In relation to these aims two hypothesis were formulated:
Hypothesis 1. In general (a) and within each occupational group (b) women will have lower pay expectations than men. This hypothesis stems from previous research showing that women generally have lower self-pay expectations than men (Jackson et al., 1992; Major & Konar, 1984; McFarlin et al., 1989).
Hypothesis 2. Based on previous research job facet importance (Jackson et al., 1992), and social comparison standard (Major & Konar, 1984) are expected to be strong mediators of pay expectation. Furthermore, Desmarais and Curtis (1997) showed that when previous income was salient it strongly influenced estimates of entitlement for work. Hence, current salary is also anticipated to mediate pay expectations.
Method
Procedure and participants. A mail-back questionnaire was sent to 1710 individuals in the labour market. Participants were selected through a stratified random sampling procedure from mailing lists maintained by two labor unions and one larger organization. These sub-samples corresponded to employees in either male-dominated or female-dominated jobs. The national union of metalworkers fulfilled the criterion of male-dominated occupations 500 of their members (250 males) were approached. Based on national statistics (Statistics Sweden, 1998) one trade worker union (Commercial Employee’s Union) was selected to represent female-dominated jobs. Participant from this union will henceforth be called trade workers. Members of this union mainly work as salespersons within a wide range of retail commerce. A total of 400 members (200 males) were sent the questionnaire. Respondents in female-dominated jobs were also chosen from a large local hospital with approximately 15000 employees. From the hospital staff two sub-samples were selected. One consisted of 400 (109 males) untrained nurses and hospital orderlies and the other contained 410 trained nurses (95 males). It should be noted that respondents from the metalworker group, and especially those from the trade worker group, represent a wider variety of occupations than respondents from the groups of untrained and trained nurses.
All three organizations were promised a descriptive report for their cooperation. Single participants did not receive any compensation. After 3 remainders usable questionnaires were obtained from 882 respondents, corresponding to a final response rate of 51.6%.

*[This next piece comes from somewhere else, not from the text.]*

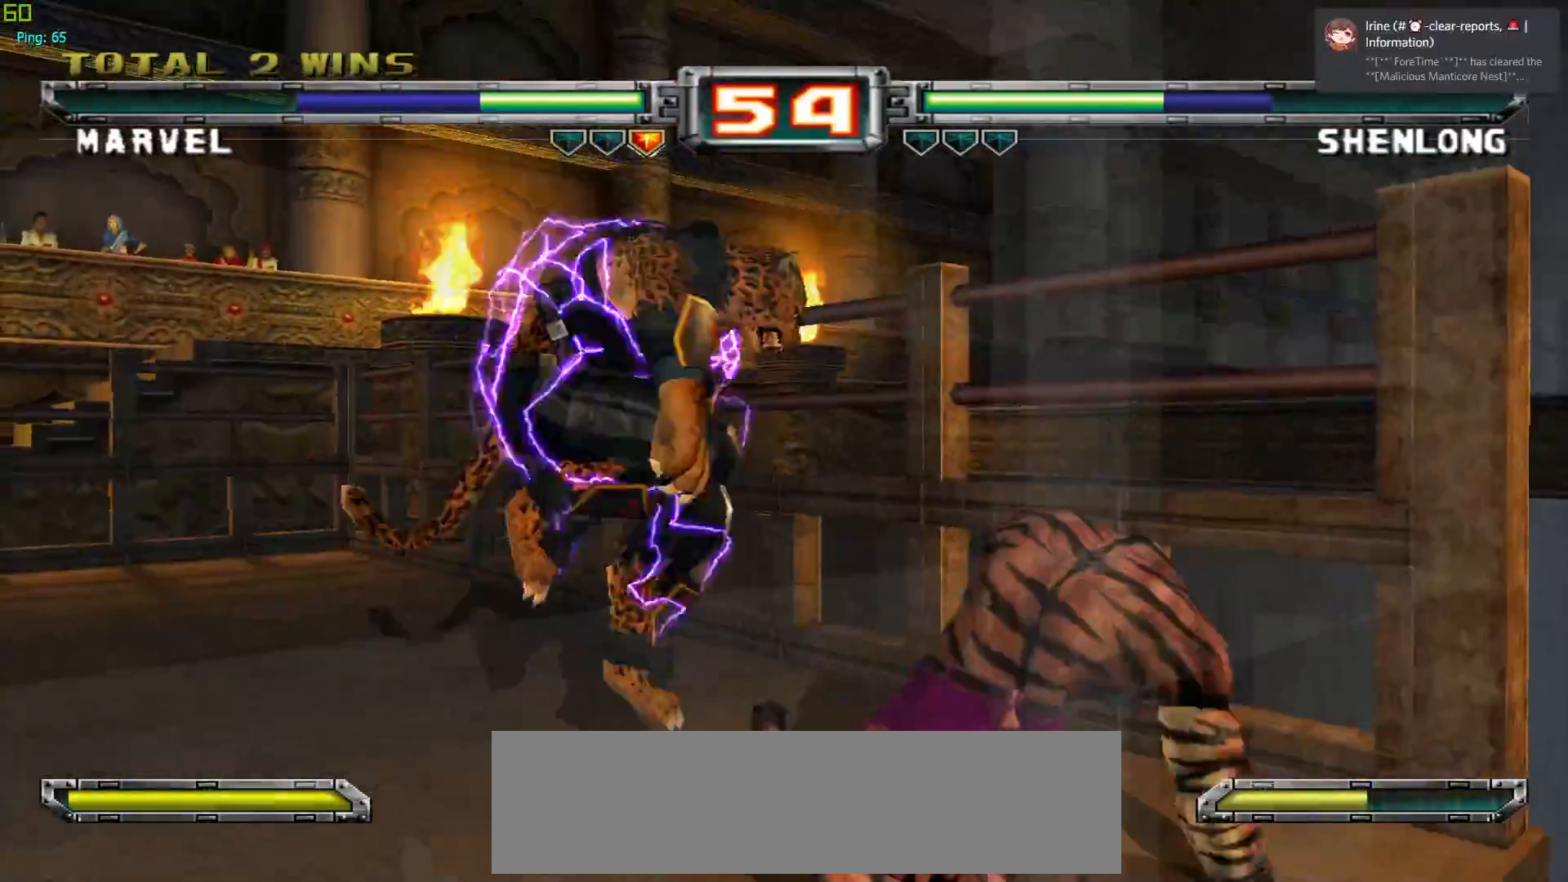
{"buttons": ["R1"], "left_stick": "center", "events": [[83, "SQUARE", "up"], [150, "left_stick", "center"], [267, "left_stick", "down"], [383, "left_stick", "left"], [433, "R1", "down"], [450, "left_stick", "center"]]}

Data analyses are based on the final sample consisting of 329 males (Age: M = 40.7, SD = 10.61) and 553 females (M = 43.5, SD = 9.70). Male participants reported an average of 14.6 years of full-time job experience in their current occupation (SD = 10.75). The equivalent figure was 16.6 years for females (SD = 9.45).
Questionnaire Job facet importance
Job facet importance was assessed by a set of 15 job characteristics (e.g., having a high salary, having friendly co-workers) identified in previous research (Jackson et al., 1992; Major & Konar, 1984). Respondents rated the importance of each job characteristic on a seven-point rating scale ranging from ”not at all important” to ”very important”.
Social comparison standard
Respondents were asked whom they compared themselves with when they decided what a reasonable pay was for their own work. They were provided with 5 comparison standards. Two items measured high social comparison standard: their superiors or the best paid segment in their profession. One item measured low social comparison standard: the lowest paid segment in their profession. Finally, two items, ”men in my occupation” and ”women in my occupation”, measured gender specific social comparisons. For each item, three response options were provided: “yes”, “no” or “uncertain/don’t know”. In forthcoming analysis “uncertain/don’t know” replies were treated as no comparison.
Pay expectation
Our pay expectation measure differed from measures used in previous research assessing self-pay expectation (e.g., Jackson et al., 1992; Major & Konar, 1984). Since our respondents already received salary, we could not use a straight-forward measure of self-pay expectation such as: ”How much money do you expect to earn your first year working full time” (Major & Konar, 1984). Rather, pay expectations was assessed by 2 items: ”how much do you think persons within your occupation should receive in entry-pay” and ”what is a reasonable salary after 5 years in your occupation”. The measure used is thus henceforth referred to as pay expectation. Answers were provided in Swedish crowns/month before tax.
Results Mediators of gender differences in pay expectations
A number of factors have been proposed in the literature to explain the gap in male and female pay expectation (e.g., Desmarais & Curtis, 1997; Jackson et al., 1992; Major & Konar, 1984). Among the most prominent, and included here, were job facet importance, social comparison standard, current salary, and years in occupation.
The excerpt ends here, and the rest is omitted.